Obviously it wouldn't be a good idea to check the number of rows on every write to the table, so this could be done on a set interval, like a week, or daily - depending on how quick every million of data is created. 显然，检查表的每次写入的行数不是一个好主意，因此可以按固定的时间间隔（例如一周或每天）进行一次，具体取决于创建一百万个数据的速度。

Would this be a good way to deal with large amount of data and to keep index sizes fairly low? 这是处理大量数据并保持索引大小相当小的好方法吗？

Thanks 谢谢

4 个解决方案

If you are planning ahead for the possibility of enormous growth (game gone viral, for instance) you can follow the steps of those before you and go NoSQL. 如果您正在为可能的巨大增长而预先计划（例如游戏变得病毒式传播），则可以按照之前的步骤进行操作，然后使用NoSQL。

Couchbase / powers Zinga (and is a personal favorite) Couchbase /为Zinga提供支持（并且是个人最爱）
Apache Cassandra / powers Twitter Apache Cassandra /为Twitter提供动力
mongoDB / powers Craiglist mongoDB /授权Craiglist

But you're building a site in php/MySQL to "make it easy" so don't re-invent the wheel on an extremely big problem . 但是，您正在php / MySQL中构建一个站点来“使其变得容易”，所以不要在一个非常大的问题上重新发明轮子 。

Don't mess with the data. 不要搞乱数据。 Go for a proven solution. 寻求成熟的解决方案。 MySQL included. 包括MySQL。

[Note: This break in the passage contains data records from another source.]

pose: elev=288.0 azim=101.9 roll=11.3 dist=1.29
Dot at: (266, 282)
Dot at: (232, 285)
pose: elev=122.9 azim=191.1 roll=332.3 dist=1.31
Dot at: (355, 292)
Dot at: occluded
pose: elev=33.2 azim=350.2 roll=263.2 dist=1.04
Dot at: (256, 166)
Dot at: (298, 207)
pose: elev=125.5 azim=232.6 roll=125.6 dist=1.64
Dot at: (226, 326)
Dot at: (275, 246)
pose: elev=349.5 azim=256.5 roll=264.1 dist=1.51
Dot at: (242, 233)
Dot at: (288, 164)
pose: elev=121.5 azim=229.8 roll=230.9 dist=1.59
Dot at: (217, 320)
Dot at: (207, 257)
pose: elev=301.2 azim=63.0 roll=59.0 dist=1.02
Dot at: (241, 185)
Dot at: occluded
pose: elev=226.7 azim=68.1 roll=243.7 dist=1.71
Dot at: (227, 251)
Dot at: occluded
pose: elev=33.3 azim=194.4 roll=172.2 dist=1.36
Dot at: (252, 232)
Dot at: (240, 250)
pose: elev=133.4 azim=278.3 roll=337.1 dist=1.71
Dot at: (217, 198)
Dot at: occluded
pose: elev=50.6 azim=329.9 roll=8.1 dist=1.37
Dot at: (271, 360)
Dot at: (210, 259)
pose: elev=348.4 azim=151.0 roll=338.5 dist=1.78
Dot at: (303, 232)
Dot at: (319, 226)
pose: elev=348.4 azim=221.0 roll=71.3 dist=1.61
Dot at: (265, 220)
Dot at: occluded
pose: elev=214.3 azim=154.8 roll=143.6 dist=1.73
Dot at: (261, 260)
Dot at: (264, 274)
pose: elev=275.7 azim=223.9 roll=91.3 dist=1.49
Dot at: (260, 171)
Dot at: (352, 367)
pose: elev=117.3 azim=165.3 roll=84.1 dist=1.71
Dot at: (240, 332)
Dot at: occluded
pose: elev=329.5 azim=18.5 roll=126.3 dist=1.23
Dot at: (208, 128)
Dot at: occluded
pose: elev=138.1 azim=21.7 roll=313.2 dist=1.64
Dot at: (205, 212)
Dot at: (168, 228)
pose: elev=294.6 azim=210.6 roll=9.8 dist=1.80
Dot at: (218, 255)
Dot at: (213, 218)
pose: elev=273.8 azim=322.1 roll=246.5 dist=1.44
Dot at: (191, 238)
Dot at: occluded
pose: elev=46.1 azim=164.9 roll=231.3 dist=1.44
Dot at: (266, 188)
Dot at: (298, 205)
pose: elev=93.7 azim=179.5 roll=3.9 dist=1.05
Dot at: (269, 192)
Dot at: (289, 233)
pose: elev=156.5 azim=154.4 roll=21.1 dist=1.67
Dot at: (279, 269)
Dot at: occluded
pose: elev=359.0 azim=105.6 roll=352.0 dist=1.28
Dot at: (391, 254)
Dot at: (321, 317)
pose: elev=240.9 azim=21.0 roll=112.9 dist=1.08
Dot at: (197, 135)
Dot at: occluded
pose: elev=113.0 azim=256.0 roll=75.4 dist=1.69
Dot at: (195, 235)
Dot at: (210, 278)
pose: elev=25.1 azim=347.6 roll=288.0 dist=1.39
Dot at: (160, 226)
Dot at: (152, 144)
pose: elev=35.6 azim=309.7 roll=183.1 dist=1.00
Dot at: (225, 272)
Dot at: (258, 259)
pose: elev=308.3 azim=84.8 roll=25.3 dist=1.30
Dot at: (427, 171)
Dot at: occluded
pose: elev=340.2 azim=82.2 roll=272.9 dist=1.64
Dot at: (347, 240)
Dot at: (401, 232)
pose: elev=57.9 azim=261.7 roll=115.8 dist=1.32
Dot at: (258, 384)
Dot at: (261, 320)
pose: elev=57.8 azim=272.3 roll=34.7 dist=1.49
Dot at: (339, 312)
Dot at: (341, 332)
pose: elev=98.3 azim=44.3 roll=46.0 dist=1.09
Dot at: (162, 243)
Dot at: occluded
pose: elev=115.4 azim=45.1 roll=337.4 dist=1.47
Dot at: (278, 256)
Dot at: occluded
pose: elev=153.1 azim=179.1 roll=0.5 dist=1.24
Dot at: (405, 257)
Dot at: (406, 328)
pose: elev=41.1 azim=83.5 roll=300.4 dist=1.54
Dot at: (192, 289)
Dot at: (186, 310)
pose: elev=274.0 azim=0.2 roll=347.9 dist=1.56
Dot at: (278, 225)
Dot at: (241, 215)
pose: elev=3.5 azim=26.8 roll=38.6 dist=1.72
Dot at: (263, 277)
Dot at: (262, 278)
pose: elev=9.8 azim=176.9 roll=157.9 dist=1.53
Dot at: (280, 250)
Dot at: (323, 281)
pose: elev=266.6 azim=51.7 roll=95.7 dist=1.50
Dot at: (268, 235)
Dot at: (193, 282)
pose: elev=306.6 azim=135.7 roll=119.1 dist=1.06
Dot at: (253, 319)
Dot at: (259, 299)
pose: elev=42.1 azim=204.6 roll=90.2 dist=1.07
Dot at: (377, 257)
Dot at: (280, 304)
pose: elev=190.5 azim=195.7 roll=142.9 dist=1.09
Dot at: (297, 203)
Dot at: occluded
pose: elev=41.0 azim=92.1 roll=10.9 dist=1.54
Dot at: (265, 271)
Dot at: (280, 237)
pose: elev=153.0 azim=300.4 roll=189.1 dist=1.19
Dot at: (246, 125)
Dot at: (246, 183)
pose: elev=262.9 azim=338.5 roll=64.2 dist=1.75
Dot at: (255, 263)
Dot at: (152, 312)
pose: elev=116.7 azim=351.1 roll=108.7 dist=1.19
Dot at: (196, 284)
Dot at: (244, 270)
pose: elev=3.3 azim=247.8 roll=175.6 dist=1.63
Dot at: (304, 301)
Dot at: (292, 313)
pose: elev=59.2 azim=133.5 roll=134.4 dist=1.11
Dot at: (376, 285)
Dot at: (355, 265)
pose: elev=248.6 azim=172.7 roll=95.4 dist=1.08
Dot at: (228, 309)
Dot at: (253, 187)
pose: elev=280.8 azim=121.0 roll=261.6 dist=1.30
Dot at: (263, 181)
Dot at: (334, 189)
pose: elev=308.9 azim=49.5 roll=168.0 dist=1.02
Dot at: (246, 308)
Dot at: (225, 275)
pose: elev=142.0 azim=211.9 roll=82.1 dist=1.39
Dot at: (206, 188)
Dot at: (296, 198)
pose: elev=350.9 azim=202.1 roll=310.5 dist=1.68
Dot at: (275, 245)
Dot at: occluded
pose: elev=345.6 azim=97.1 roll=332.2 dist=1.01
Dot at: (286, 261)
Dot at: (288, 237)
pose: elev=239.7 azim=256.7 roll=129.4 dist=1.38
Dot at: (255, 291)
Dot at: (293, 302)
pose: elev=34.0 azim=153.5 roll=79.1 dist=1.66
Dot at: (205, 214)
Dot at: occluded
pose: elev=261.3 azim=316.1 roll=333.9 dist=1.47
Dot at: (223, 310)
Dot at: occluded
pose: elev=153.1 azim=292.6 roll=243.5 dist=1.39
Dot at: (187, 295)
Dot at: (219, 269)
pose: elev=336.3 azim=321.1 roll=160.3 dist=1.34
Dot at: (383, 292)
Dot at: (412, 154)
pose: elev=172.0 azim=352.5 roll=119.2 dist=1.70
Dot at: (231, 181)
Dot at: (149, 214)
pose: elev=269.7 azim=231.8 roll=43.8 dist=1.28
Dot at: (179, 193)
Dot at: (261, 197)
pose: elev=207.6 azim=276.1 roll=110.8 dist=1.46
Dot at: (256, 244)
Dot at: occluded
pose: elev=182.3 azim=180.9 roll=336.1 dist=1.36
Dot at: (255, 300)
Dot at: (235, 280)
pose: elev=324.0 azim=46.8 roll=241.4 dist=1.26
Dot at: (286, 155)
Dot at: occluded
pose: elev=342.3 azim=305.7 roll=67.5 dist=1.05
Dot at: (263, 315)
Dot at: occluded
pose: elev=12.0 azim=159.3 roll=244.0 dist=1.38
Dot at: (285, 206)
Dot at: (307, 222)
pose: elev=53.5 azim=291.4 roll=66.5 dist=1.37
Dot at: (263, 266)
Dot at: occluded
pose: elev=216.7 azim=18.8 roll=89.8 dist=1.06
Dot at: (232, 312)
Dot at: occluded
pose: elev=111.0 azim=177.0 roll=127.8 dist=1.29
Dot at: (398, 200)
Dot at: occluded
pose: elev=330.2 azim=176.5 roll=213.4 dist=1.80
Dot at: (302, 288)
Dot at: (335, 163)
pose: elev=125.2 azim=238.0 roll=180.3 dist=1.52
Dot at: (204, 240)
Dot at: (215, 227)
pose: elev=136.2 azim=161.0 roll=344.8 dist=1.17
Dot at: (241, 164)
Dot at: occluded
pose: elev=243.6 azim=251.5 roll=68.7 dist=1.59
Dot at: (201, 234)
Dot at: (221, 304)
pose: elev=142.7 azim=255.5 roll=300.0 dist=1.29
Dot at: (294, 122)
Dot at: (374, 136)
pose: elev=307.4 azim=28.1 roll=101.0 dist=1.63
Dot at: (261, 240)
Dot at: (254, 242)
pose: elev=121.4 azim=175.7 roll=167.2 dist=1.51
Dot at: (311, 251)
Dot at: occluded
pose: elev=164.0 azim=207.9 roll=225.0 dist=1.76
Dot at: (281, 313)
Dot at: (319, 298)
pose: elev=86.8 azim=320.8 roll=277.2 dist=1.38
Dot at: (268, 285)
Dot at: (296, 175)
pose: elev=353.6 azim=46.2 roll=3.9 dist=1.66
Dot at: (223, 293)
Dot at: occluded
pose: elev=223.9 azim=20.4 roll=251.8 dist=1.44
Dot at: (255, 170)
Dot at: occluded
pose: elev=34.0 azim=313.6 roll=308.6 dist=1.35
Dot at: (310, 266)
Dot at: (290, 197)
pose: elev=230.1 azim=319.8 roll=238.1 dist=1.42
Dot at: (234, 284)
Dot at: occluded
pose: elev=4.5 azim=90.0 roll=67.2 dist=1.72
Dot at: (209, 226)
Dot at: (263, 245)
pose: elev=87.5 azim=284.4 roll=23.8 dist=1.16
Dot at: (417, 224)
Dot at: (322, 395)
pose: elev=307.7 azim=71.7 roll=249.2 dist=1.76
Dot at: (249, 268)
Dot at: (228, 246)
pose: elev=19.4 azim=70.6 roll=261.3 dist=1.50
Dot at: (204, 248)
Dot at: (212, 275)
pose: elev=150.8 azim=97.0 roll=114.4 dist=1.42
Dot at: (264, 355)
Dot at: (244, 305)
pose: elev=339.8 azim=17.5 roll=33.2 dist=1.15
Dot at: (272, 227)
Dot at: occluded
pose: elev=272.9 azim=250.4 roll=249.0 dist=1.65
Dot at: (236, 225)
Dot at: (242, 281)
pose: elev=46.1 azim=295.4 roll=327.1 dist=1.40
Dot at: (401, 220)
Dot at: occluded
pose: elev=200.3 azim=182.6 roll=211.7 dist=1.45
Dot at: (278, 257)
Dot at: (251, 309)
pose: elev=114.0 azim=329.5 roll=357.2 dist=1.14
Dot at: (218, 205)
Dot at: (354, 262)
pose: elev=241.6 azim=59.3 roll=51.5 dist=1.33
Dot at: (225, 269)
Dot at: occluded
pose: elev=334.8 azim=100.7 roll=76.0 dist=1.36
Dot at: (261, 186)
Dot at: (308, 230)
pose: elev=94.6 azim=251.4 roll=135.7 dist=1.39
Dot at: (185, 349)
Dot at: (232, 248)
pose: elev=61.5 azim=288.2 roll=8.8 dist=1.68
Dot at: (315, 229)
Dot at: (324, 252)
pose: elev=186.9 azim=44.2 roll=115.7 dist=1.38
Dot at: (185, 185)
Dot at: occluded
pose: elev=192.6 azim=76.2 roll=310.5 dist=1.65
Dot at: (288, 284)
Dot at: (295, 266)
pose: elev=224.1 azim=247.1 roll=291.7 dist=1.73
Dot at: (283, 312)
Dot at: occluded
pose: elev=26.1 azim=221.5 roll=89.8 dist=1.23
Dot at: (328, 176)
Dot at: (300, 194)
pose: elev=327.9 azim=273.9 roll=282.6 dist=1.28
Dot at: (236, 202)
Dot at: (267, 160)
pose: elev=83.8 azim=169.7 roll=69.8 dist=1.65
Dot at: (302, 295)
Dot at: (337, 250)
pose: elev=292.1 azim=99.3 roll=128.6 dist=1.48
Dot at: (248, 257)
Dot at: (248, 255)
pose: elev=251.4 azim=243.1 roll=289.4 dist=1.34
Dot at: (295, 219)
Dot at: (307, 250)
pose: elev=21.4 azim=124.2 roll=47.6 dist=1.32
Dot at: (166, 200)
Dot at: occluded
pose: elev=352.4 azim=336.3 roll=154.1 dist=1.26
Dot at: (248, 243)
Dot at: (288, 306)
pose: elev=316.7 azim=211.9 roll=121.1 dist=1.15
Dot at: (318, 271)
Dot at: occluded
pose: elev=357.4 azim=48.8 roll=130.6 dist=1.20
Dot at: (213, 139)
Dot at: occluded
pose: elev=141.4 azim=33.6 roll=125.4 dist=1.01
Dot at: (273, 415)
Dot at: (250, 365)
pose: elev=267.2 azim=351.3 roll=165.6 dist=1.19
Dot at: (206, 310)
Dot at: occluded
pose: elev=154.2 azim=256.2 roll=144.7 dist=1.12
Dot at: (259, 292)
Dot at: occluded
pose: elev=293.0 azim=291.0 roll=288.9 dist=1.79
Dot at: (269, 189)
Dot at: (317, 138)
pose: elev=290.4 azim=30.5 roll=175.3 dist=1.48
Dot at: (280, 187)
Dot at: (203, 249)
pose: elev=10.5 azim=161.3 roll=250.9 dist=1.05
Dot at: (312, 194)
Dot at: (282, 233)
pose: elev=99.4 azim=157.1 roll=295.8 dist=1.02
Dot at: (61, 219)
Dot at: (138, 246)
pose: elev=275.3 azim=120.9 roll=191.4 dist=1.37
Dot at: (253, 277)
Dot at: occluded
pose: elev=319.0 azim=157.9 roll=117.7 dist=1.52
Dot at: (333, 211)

You should use horizontal partitioning, partition the table by number of records, lets say every partition will have a million records, that way mysql will internally be handling the partitioning, and besides instead of one big index, the indexes would be partitioned as well. 您应该使用水平分区，按记录数对表进行分区，可以说每个分区将有一百万条记录，这样mysql将在内部处理分区，除了代替一个大索引之外，索引也将被分区。

With all honesty, I don't think that would be a great idea. 坦率地说，我认为这不是一个好主意。 You should look into possibly archiving old data or going to a NoSQL solution like MOngo. 您应该研究可能归档旧数据或使用NoSQL解决方案，例如MOngo。

The performance of indexes does not degrade linearly with the size of the table. 索引的性能不会随着表的大小线性下降。 Tables have to be seriously massive before that becomes an issue. 在此之前，表必须非常庞大。 If you are seeing performance problems, I'd start doing mysql 'explains' and making sure all your queries are doing the least amount of row scans they can do. 如果您发现性能问题，我将开始进行mysql“解释”，并确保所有查询都在进行尽可能少的行扫描。 You might be suprised at what the actual bottleneck ends up being. 您可能会对实际的瓶颈最终感到惊讶。

So, basically, if you need the data, I wouldnt go messing around with it. 因此，基本上，如果您需要数据，我不会搞乱它。 On the other hand, if its something like session data, just delete the rows that are too old. 另一方面，如果它类似于会话数据，则只需删除太旧的行。